Steps required to increase export
To excel in exports, the industry needs to have better resources, explore new markets and reduce its dependency on China for raw material import. And few of the companies are working hard in this direction. Few accessories companies are changing their market strategies and expecting better export growth. Khaled Amin Rashed, MD, Amin Associates Ltd., underlines, “As far as direct export is concerned, many medium-level accessories companies are working with medium-size manufacturers and buyers which insist on very cheap price too. Rather than working with such clients, now we are targeting larger order inquiries.” The company has revenue of more than US $ 3.5 million and produces all kinds of elastics, tapes, drawstrings, jacquard elastics, laces, sewing threads and labels. On the other hand, some of the companies are also adding new markets, be it neighbouring country India or countries in Africa regions which have reasonable size of garment manufacturing like Ethiopia, Benin etc.

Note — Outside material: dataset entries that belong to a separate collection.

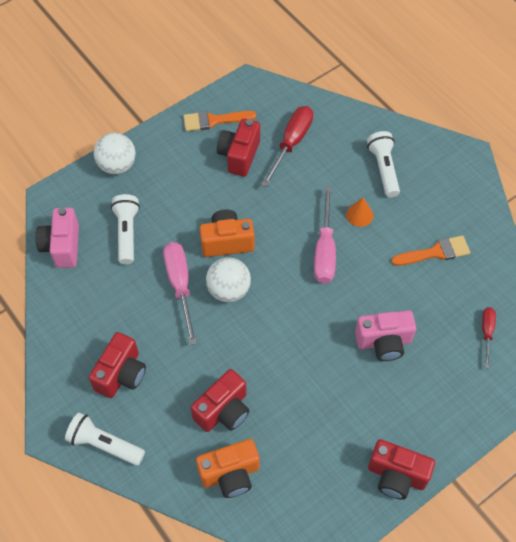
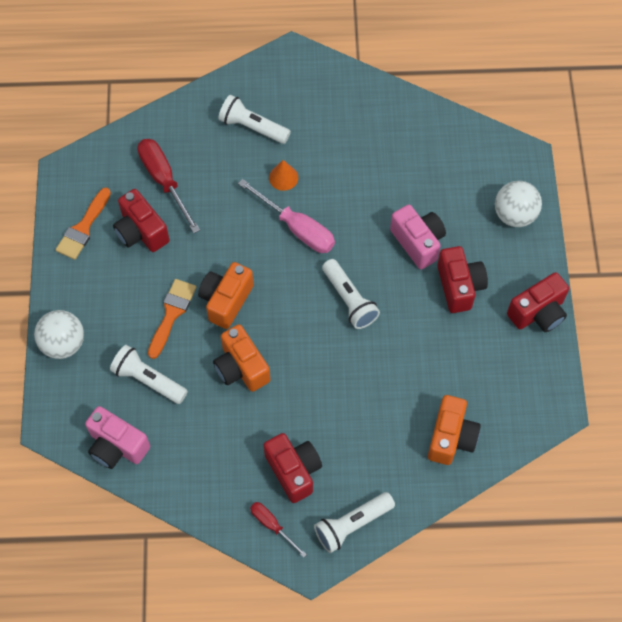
camera: 55 degrees left, 5 degrees up
pink screwdriver [163,242,197,345] -> orange camera [213,324,270,392]
red camera [191,369,250,432] -> red camera moved to [437,246,488,313]
white ball [206,257,251,302] -> white ball moved to [495,181,542,227]
pink camera [355,310,416,361] -> pink camera turned 60 degrees counterclockwise [390,204,446,269]
orange brush [391,235,470,266] -> orange brush moved to [148,279,196,359]
red screwdriver [482,307,496,368] -> red screwdriver moved to [250,502,307,558]
none -> white flashlight [322,259,380,329]

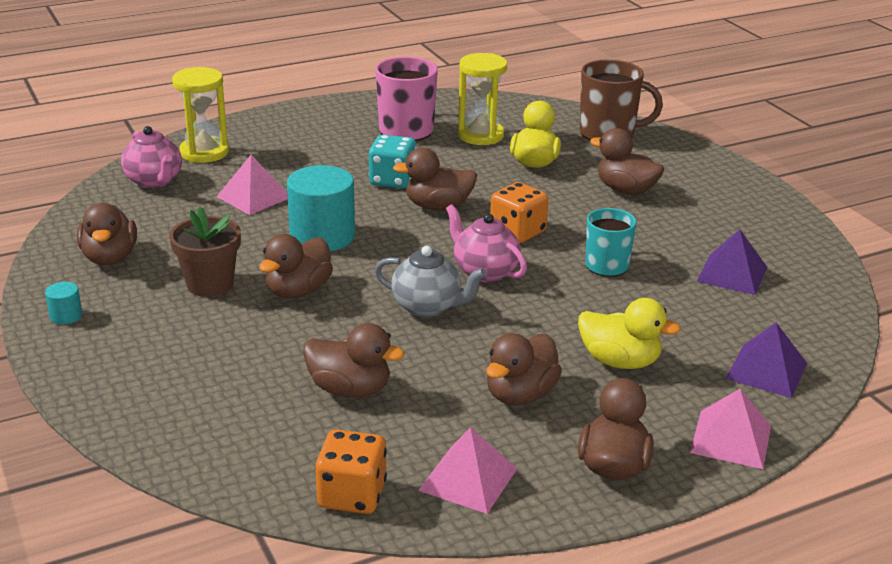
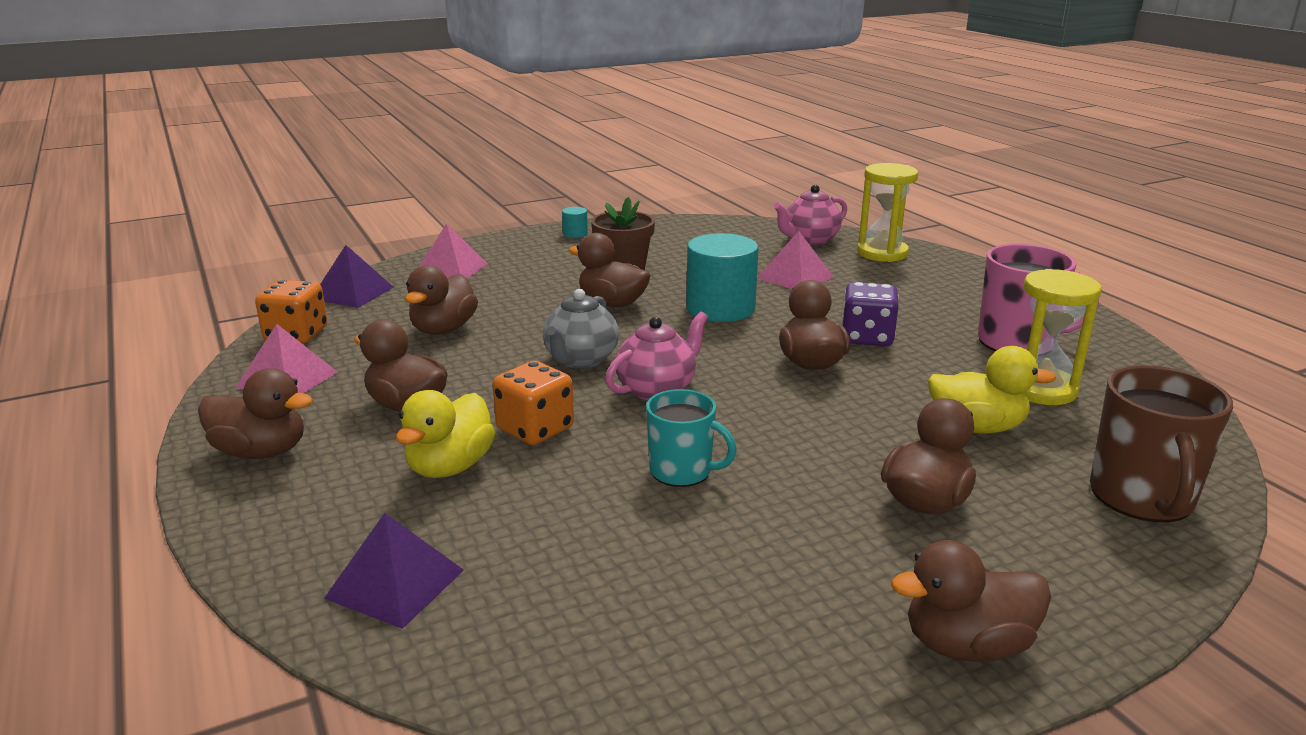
camera: 90 degrees right, 5 degrees down
brown duck [77,203,137,265] -> brown duck moved to [891,540,1051,662]
turquoise dice [369,135,417,189] -> purple dice [842,282,899,346]
orange dice [490,182,548,243] -> orange dice moved to [493,361,574,445]
pink pyramid [690,389,771,469] -> pink pyramid moved to [419,223,488,279]
purple pyramid [697,229,767,295] -> purple pyramid moved to [320,245,394,308]

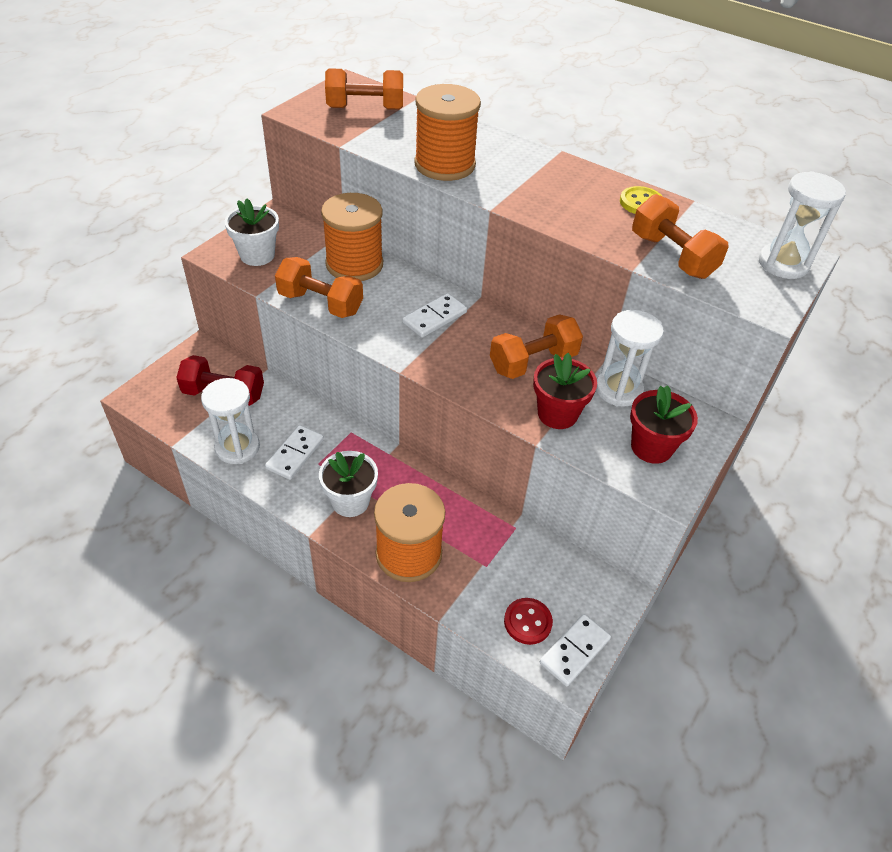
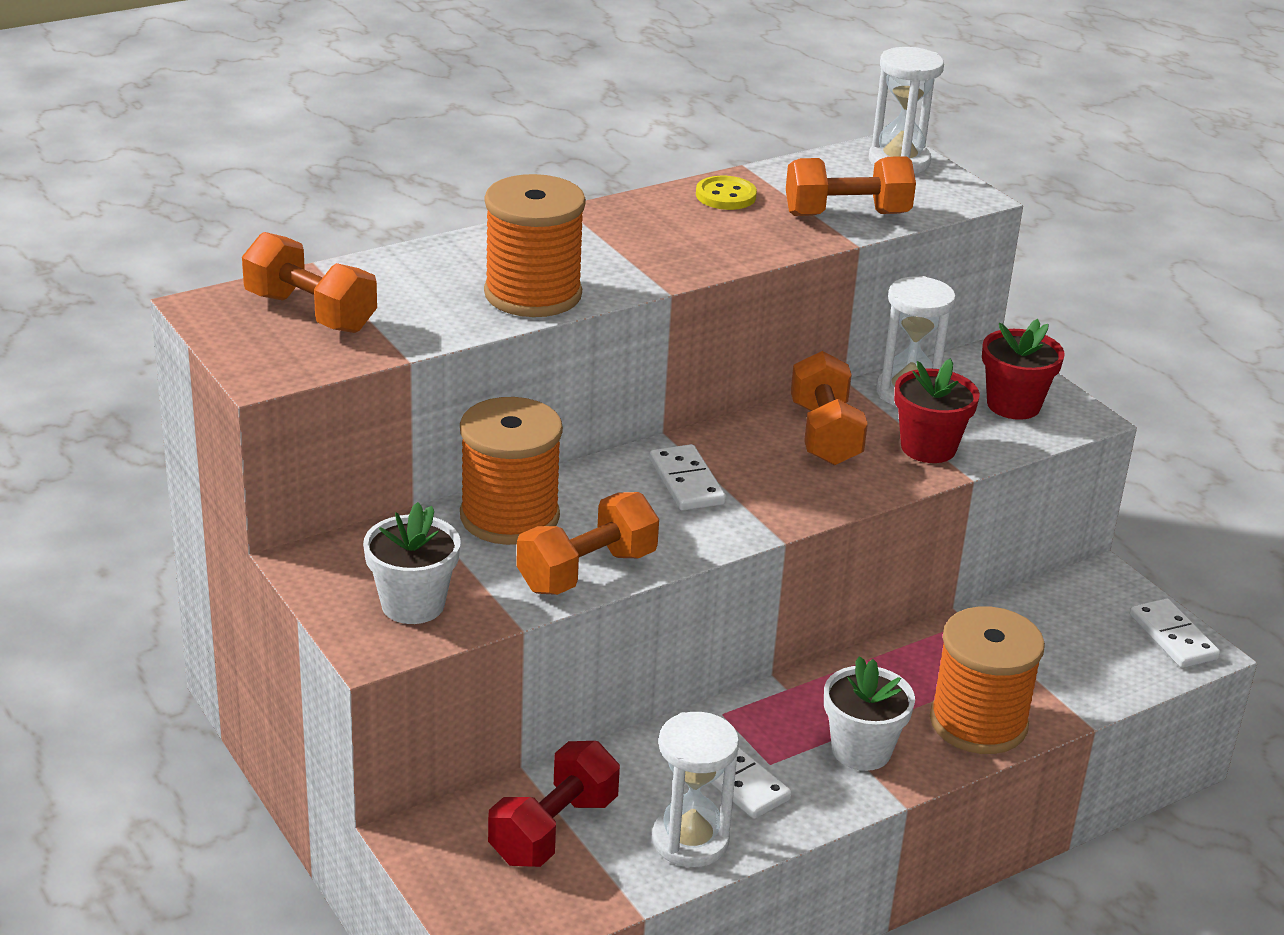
camera: 65 degrees left, 15 degrees down
orange dumbbell [325,68,403,110] -> orange dumbbell turned 75 degrees counterclockwise [242,232,377,333]
red button [504,598,553,645] -> none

The accessories manufacturers are strongly of the view that to grow in accessories exports, the government should have more thrust on the domain and offer more export incentives. As per market reports, China offers cash incentives between 4 per cent and 12 per cent (depending on the product) to its accessory exporters.
And in the past few months, companies especially SMEs have faced difficulties in securing LC for importing raw materials, primarily attributed to the ongoing dollar crunch. Accessories manufacturers are dependent on China for certain kinds of raw materials, and with the dollar crisis, their challenges are increasing. Few of the companies are overcoming the import challenge with advanced planning, good financial resources and exploring good raw material suppliers in Taiwan. Accessories companies strongly believe that fixing the dollar crunch is the need of the hour and that will be pivotal for their growth.
“If the government can fix the dollar rate, then we can sell our accessories at a fixed price, but for the ups and downs of dollar rates, we too have to crumble with the price. Due to this scenario, buyers do not feel much attracted to buy from us,” says Shamsuzzaman Mintu, CEO of Masco Accessories Ltd., which produces mainly a large range of buttons and zippers. He further adds that whatever the strengths of Bangladesh, still China is very advanced in terms of bulk production and cost-effectiveness. Shamsuzzaman then concludes saying that Japan, Korea, USA and India have great potential for Bangladesh’s accessories.